The real benefit of using a tripod is being able to see the effect small changes have on your scene immedeatly, on your camera. Just toggle between two images and compare this.
I can not undersell how phenomenally useful this is. It’s not just extremely useful for learning photography, it’s a go-to technique I use on a daily basis. Especially when I’m shooting with lights and/or reflectors. You can get an actual, concrete, useful sense of what effects your variou adjustments have on the scene.

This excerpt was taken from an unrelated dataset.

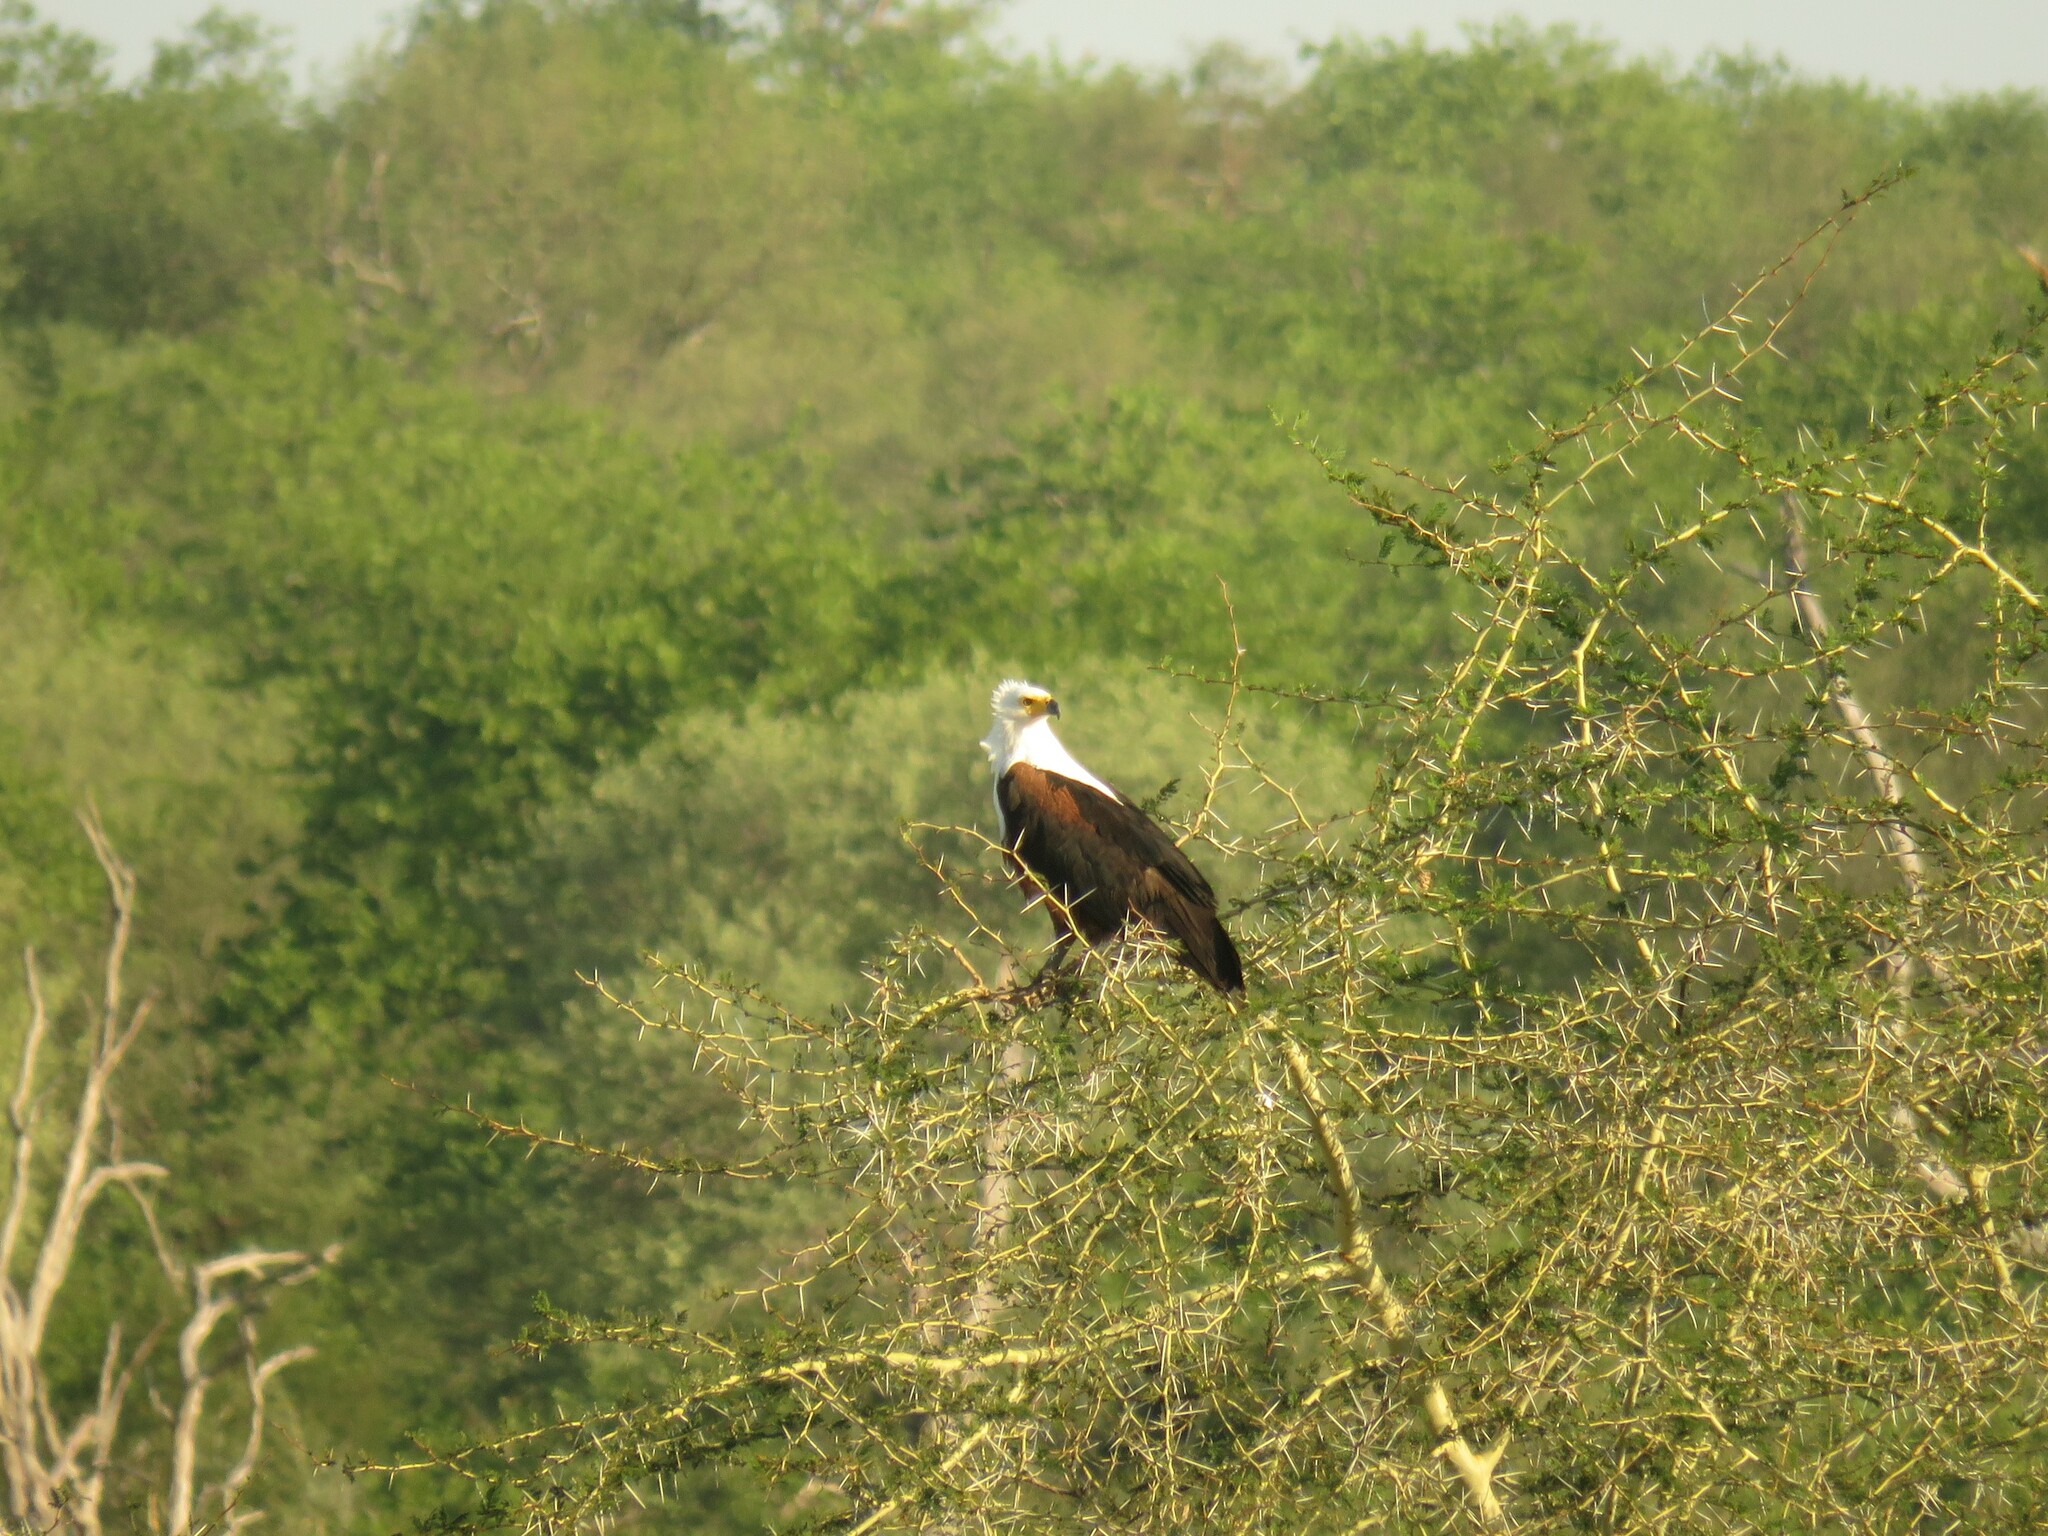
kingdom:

There isn’t a debate and it doesn’t matter. Be able to shoot both ways and adapt as needed. Don’t put yourself inside of a ‘camp’. Your’re just making excuses for why you don’t learn how to use a certain piece of equipment or utilize an approach, strategy, or workflow. You can shoot in different ways on different days.
If you meet photographers with really strong opinions about this… like don’t take them too seriously. In the end, it’s the images that matter. How we got there doesn’t matter, and no technique can make any photographer better or worse.
Knowledge of techniques can make make you more skilled, consistent, insightful, attentive, and so on; but not better. Because at the end of the day, it’s the image - not the technique - that matters.
Tripods are annoying and cumbersome and they get in the way and slow you down. Sure…. but slow is good. Take your time, and try an afternoon of shooting on a tripod. Even bring it on a photo walk. Compose a scene and start making adjustments after you’ve decided your placement. Your photos will get better.
You may even learn some tricks and shortcuts that you can apply when you aren’t shooting on a tripod.
Small adjustments aside, the tripod let me experiment with exposure, timing with the birds and the waves, and an in-camera HDR effect.